=== Begin Enclosure ===
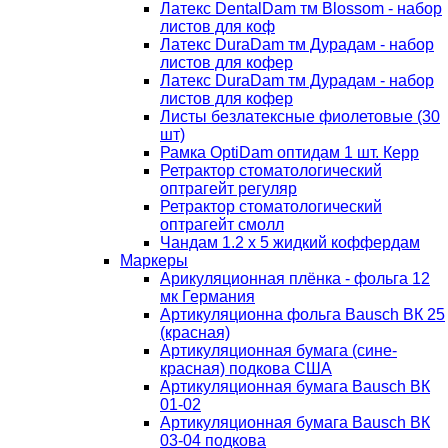
Латекс DentalDam тм Blossom - набор
листов для коф
Латекс DuraDam тм Дурадам - набор
листов для кофер
Латекс DuraDam тм Дурадам - набор
листов для кофер
Листы безлатексные фиолетовые (30
шт)
Рамка OptiDam оптидам 1 шт. Керр
Ретрактор стоматологический
оптрагейт регуляр
Ретрактор стоматологический
оптрагейт смолл
Чандам 1.2 х 5 жидкий коффердам
Маркеры
Арикуляционная плёнка - фольга 12
мк Германия
Артикуляционна фольга Bausch ВК 25
(красная)
Артикуляционная бумага (сине-
красная) подкова США
Артикуляционная бумага Bausch ВК
01-02
Артикуляционная бумага Bausch ВК
03-04 подкова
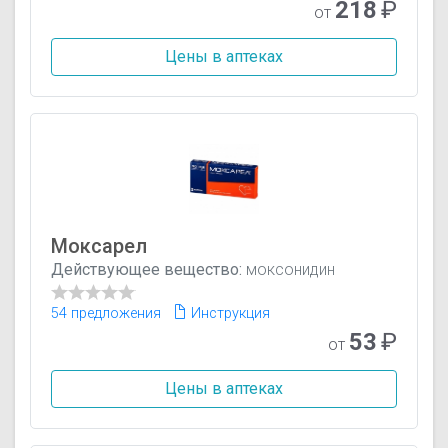
218
₽
от
Цены в аптеках
Моксарел
Действующее вещество:
моксонидин
54 предложения
Инструкция
53
₽
от
Цены в аптеках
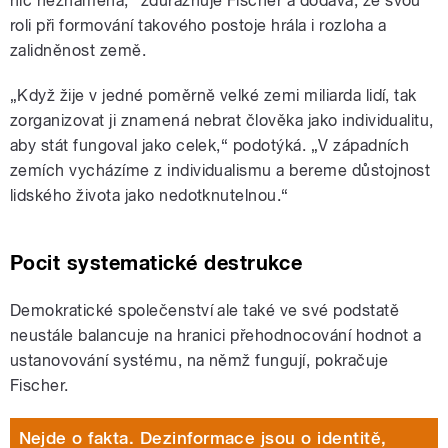
nic neznamená,“ zdůrazňuje Fischer a dodává, že svou
roli při formování takového postoje hrála i rozloha a
zalidněnost země.
„Když žije v jedné poměrně velké zemi miliarda lidí, tak
zorganizovat ji znamená nebrat člověka jako individualitu,
aby stát fungoval jako celek,“ podotýká. „V západních
zemích vycházíme z individualismu a bereme důstojnost
lidského života jako nedotknutelnou.“
Pocit systematické destrukce
Demokratické společenství ale také ve své podstatě
neustále balancuje na hranici přehodnocování hodnot a
ustanovování systému, na němž fungují, pokračuje
Fischer.
Nejde o fakta. Dezinformace jsou o identitě,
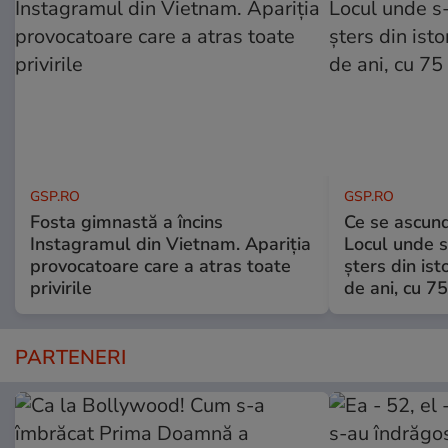
GSP.RO
GSP.RO
Fosta gimnastă a încins
Ce se ascund
Instagramul din Vietnam. Apariția
Locul unde s-
provocatoare care a atras toate
șters din ist
privirile
de ani, cu 7
PARTENERI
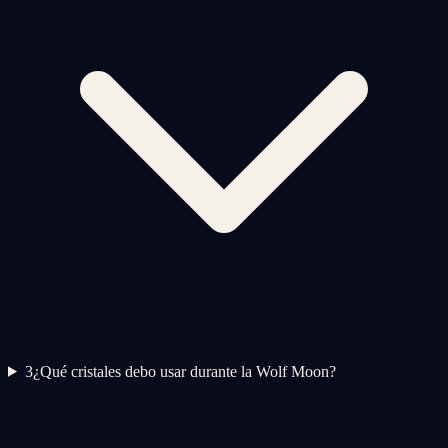
3
¿Qué cristales debo usar durante la Wolf Moon?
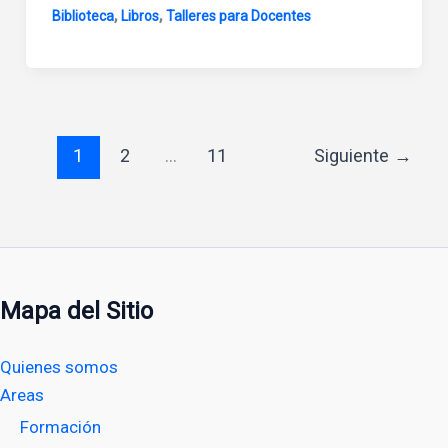
,
,
Biblioteca
Libros
Talleres para Docentes
1
2
…
11
Siguiente
→
Mapa del Sitio
Quienes somos
Areas
Formación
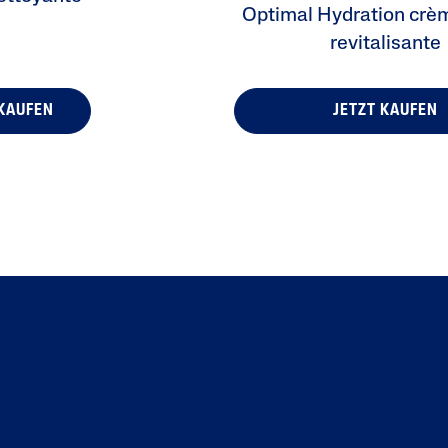
Optimal Hydration crèm
revitalisante
 KAUFEN
JETZT KAUFEN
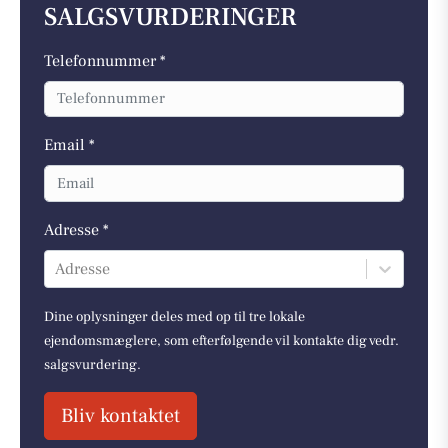
SALGSVURDERINGER
Telefonnummer *
Email *
Adresse *
Adresse
Dine oplysninger deles med op til tre lokale
ejendomsmæglere, som efterfølgende vil kontakte dig vedr.
salgsvurdering.
Bliv kontaktet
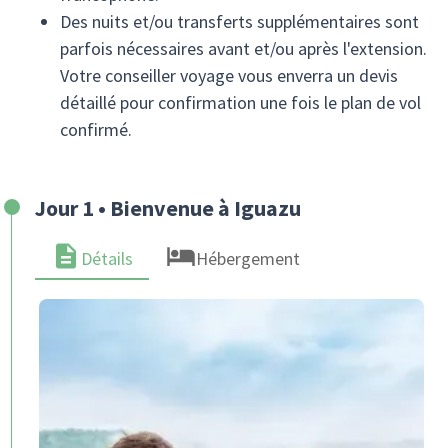
Des nuits et/ou transferts supplémentaires sont
parfois nécessaires avant et/ou après l'extension.
Votre conseiller voyage vous enverra un devis
détaillé pour confirmation une fois le plan de vol
confirmé.
Jour 1 • Bienvenue à Iguazu
Détails
Hébergement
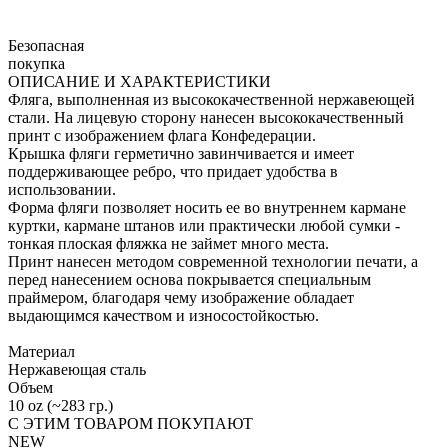
Безопасная
покупка
ОПИСАНИЕ И ХАРАКТЕРИСТИКИ
Фляга, выполненная из высококачественной нержавеющей
стали. На лицевую сторону нанесен высококачественный
принт с изображением флага Конфедерации.
Крышка фляги герметично завинчивается и имеет
поддерживающее ребро, что придает удобства в
использовании.
Форма фляги позволяет носить ее во внутреннем кармане
куртки, кармане штанов или практически любой сумки -
тонкая плоская фляжка не займет много места.
Принт нанесен методом современной технологии печати, а
перед нанесением основа покрывается специальным
праймером, благодаря чему изображение обладает
выдающимся качеством и износостойкостью.
Материал
Нержавеющая сталь
Объем
10 oz (~283 гр.)
С ЭТИМ ТОВАРОМ ПОКУПАЮТ
NEW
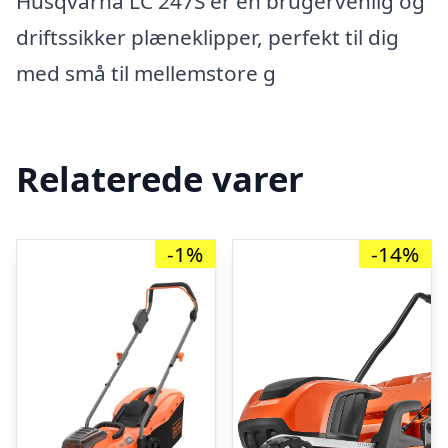
Husqvarna LC 247S er en brugervenlig og
driftssikker plæneklipper, perfekt til dig
med små til mellemstore g
Relaterede varer
-1%
-14%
=== End Enclosure ===
# WHAT YOU HAVE TO DO
Quote, exactly and only, the lines from the first line of the data above through the line containing "Арикуляционная плёнка - фольга 12". The pictures do not belong in it.

# RESPONSE TO THIS EXERCISE
Латекс DentalDam тм Blossom - набор
листов для коф
Латекс DuraDam тм Дурадам - набор
листов для кофер
Латекс DuraDam тм Дурадам - набор
листов для кофер
Листы безлатексные фиолетовые (30
шт)
Рамка OptiDam оптидам 1 шт. Керр
Ретрактор стоматологический
оптрагейт регуляр
Ретрактор стоматологический
оптрагейт смолл
Чандам 1.2 х 5 жидкий коффердам
Маркеры
Арикуляционная плёнка - фольга 12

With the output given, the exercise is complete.